**Exercise brief:** Reproduce word for word the line that contains "thumb mcp: (158, 127)" and every line after it to the end of the records, with nothing else added.

[Skeletal landmark data]
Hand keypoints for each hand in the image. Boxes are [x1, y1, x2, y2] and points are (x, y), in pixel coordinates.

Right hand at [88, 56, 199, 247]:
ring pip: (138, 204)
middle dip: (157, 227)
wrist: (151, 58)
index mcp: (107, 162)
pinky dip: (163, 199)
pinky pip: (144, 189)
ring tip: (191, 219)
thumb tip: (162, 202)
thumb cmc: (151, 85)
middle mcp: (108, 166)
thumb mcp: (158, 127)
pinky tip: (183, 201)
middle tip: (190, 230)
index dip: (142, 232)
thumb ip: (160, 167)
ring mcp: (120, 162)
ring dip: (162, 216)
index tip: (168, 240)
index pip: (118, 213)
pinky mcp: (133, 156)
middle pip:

**Output below:**
thumb mcp: (158, 127)
pinky tip: (183, 201)
middle tip: (190, 230)
index dip: (142, 232)
thumb ip: (160, 167)
ring mcp: (120, 162)
ring dip: (162, 216)
index tip: (168, 240)
index pip: (118, 213)
pinky mcp: (133, 156)
middle pip:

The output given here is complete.